(Source data begins)

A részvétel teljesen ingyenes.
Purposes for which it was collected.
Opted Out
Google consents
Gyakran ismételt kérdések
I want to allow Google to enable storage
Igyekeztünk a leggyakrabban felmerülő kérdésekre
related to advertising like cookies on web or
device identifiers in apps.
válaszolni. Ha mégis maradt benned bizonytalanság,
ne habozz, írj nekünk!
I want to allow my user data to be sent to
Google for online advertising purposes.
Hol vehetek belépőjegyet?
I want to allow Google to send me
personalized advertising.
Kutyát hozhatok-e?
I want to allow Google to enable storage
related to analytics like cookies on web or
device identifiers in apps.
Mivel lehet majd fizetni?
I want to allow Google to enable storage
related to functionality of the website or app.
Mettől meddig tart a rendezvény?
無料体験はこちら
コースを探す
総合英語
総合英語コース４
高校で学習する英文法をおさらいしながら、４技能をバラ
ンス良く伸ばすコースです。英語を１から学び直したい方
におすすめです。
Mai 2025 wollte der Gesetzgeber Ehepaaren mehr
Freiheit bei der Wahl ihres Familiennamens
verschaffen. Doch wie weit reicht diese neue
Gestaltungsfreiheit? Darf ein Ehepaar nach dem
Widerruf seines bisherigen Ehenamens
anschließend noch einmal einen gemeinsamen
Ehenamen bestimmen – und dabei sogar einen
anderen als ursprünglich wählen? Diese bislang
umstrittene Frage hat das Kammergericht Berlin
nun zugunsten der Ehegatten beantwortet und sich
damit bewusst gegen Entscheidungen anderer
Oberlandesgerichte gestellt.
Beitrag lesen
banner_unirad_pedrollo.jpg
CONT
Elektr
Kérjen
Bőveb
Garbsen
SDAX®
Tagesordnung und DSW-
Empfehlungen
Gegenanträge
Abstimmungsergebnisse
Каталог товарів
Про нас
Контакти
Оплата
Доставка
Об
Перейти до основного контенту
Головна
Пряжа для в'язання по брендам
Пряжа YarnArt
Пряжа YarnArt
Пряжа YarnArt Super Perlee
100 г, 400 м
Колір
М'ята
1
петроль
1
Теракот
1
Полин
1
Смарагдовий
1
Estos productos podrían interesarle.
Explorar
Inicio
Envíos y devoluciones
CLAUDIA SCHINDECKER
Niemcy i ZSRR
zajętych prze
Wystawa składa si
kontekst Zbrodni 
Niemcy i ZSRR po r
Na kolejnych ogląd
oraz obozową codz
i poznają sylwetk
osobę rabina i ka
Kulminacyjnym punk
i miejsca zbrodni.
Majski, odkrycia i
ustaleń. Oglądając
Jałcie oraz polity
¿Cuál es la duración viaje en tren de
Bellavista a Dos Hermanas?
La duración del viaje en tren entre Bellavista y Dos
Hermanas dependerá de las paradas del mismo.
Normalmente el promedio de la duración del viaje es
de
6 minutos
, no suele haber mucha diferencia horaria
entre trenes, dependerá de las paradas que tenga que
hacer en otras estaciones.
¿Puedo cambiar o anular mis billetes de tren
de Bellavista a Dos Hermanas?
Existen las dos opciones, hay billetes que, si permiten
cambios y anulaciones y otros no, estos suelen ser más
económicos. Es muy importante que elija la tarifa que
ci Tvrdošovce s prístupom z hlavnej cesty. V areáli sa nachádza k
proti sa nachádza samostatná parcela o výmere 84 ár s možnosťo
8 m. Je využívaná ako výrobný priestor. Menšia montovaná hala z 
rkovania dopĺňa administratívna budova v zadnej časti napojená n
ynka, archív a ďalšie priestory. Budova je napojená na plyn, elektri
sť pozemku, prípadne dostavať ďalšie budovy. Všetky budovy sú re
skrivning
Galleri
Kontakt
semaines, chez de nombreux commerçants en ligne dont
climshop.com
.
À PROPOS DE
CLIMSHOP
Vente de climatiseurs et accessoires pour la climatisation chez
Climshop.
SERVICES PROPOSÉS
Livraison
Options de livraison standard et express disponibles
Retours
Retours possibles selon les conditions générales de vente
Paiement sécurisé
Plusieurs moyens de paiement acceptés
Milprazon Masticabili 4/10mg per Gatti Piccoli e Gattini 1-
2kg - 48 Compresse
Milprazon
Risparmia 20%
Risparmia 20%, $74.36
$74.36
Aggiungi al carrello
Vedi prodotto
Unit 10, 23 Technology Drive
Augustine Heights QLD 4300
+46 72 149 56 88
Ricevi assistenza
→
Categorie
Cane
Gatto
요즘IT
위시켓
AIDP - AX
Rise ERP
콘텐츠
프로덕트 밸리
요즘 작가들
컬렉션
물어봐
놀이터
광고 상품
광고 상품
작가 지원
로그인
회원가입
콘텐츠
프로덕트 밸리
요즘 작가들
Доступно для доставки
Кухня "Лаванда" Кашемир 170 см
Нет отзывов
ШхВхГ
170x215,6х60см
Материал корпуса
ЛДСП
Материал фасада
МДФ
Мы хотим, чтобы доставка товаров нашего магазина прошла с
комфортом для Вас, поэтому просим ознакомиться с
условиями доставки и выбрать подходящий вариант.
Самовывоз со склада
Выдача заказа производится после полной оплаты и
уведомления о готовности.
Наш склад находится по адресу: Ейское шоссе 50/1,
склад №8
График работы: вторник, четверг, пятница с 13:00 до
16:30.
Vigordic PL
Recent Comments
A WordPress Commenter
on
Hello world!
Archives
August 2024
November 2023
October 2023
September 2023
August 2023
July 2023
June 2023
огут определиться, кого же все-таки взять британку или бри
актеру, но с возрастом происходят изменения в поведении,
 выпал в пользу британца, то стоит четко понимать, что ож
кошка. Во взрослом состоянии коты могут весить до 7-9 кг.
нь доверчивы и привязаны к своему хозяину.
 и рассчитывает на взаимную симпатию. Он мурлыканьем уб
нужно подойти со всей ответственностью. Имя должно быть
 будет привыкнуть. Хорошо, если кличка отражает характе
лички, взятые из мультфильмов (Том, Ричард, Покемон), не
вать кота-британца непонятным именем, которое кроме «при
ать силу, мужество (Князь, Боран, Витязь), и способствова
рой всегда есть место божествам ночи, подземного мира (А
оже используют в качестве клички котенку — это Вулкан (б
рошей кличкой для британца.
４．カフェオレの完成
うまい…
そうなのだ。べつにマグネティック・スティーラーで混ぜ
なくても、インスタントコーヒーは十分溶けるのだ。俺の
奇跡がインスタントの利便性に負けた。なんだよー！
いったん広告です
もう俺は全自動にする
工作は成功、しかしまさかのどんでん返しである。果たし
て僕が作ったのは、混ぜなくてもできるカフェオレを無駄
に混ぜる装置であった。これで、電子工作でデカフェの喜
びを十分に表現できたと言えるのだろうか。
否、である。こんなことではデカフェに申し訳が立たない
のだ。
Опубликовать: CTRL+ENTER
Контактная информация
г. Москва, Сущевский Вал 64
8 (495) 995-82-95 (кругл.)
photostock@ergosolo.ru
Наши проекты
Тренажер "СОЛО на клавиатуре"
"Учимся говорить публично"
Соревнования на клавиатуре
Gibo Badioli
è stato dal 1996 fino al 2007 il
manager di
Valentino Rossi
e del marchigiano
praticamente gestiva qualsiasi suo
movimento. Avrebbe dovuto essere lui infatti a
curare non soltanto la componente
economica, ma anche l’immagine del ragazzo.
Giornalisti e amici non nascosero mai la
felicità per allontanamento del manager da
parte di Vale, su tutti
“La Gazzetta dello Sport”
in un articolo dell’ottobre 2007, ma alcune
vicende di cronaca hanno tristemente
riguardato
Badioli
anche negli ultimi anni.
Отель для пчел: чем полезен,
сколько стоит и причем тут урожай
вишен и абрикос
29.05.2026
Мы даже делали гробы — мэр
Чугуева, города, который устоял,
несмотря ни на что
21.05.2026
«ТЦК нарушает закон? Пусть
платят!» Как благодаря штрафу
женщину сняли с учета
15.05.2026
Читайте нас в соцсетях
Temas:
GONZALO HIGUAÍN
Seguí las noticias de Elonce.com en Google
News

(Source data ends)

> **Task item**
Start at the first line of the data above. Stop after the line containing "related to advertising like cookies on web or", reproducing each line exactly and adding nothing.

> **Reply**
A részvétel teljesen ingyenes.
Purposes for which it was collected.
Opted Out
Google consents
Gyakran ismételt kérdések
I want to allow Google to enable storage
Igyekeztünk a leggyakrabban felmerülő kérdésekre
related to advertising like cookies on web or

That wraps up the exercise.